Open matthiasgoergens opened 4 months ago
Byte-by-byte comparison cost disadvantage is not about number of bytes program has to read (as indeed it is the same as with hashes calculation) but with cost of comparing N arrays (files) of S bytes vs hash calculations. Latter scales linearly with number of files when former computational cost scales exponentially.
How do you make it scale exponentially?
Even the most naive version I can come up with would only scale quadratically.
And it's fairly easy to come up with a linear version. I can elaborate on that, if you are interested.
Thanks for providing this useful tool!
The Readme writes:
When you have a group of, say, N files of uniform size S bytes each, then you need to to read N S bytes to compute all the hashes. In contrast, to compare them byte-by-byte for equality, you need to read N S bytes.
You might notice that both values are the same.

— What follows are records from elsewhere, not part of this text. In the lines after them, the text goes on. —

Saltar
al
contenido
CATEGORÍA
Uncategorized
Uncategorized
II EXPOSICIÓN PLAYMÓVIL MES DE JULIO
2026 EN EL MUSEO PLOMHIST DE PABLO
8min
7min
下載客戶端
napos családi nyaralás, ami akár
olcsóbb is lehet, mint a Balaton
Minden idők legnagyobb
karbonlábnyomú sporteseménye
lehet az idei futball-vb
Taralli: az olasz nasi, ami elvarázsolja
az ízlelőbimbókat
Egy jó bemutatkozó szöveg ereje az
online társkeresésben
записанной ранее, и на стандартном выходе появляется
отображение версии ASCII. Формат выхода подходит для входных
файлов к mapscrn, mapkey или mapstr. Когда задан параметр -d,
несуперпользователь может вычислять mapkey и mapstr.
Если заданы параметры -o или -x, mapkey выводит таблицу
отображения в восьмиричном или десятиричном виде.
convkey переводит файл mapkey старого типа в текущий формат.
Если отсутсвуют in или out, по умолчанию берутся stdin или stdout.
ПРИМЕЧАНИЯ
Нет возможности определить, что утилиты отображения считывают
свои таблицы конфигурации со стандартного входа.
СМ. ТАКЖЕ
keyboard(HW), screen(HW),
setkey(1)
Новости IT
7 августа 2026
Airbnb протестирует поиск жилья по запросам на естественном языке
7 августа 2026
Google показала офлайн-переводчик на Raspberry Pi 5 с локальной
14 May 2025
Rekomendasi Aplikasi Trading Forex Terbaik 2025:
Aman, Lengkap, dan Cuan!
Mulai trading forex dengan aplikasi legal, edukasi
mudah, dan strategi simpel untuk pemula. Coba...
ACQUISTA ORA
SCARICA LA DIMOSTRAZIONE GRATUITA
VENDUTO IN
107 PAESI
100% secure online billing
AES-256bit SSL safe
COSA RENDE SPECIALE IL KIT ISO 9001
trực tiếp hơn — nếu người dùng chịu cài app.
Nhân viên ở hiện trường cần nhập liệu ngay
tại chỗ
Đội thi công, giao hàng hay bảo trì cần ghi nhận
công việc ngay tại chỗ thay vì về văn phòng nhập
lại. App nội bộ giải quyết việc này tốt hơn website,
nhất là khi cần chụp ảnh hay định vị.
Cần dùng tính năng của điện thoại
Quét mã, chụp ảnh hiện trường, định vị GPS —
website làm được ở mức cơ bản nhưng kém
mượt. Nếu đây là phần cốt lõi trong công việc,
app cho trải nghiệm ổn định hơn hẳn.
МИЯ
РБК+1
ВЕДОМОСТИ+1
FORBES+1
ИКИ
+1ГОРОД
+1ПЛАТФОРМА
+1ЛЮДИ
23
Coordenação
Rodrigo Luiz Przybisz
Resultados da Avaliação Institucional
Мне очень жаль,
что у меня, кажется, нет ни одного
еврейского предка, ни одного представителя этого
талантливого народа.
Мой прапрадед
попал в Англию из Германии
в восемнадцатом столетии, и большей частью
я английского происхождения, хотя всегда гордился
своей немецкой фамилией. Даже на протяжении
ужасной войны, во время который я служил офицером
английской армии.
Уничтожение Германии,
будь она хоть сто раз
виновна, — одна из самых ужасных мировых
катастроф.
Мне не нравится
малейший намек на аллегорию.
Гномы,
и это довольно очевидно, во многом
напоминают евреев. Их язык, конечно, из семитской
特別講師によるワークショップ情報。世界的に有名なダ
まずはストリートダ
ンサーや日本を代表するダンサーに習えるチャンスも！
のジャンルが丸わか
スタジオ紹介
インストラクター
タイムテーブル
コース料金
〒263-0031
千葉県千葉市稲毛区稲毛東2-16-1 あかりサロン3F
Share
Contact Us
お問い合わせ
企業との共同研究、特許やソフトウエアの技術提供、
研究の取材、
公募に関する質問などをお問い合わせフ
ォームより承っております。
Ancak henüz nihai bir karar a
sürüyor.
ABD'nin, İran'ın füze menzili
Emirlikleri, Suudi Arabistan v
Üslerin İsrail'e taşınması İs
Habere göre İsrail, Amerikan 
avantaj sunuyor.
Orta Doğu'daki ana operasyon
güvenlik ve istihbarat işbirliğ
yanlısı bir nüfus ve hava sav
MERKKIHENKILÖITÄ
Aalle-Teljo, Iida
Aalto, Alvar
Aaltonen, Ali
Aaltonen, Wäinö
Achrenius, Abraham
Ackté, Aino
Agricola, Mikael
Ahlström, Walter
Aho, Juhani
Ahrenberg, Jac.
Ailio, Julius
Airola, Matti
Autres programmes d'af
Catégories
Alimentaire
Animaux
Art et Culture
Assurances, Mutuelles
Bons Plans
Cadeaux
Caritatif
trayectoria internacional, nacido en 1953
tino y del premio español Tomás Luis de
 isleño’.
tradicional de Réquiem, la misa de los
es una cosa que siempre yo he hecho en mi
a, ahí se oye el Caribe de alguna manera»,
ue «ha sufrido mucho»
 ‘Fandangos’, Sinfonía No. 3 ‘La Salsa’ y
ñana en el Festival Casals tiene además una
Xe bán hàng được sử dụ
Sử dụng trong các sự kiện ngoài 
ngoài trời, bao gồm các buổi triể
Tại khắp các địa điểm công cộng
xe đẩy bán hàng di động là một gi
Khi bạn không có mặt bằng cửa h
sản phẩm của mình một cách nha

To make the byte-for-byte comparison work you need to be somewhat careful about the order you read in: I assume you want to avoid having the whole N * S bytes in memory at the same time. On the one hand, that's a complication. On the other hand, you can simplify because you no longer rely on the hash for correctness, only for speed.
Here's a sketch:
If N is less than outrageously large, you can (conceptually) divide the files into chunks, 'zip' up the chunks, and the compare all the first chunks of all files, then all the second chunks of all files, etc. (Smaller chunks size needs less memory, bigger chunks size might be more efficient for reading. But the benefits of bigger chunks are quickly diminishing, even for spinning Rust.)
If N * chunks size is still too large, you can further split and compare some number M << N chunks at the same time, and use divide and conquer. (I can elaborate, if you are interested.)
Does this seem reasonable? Did I miss anything?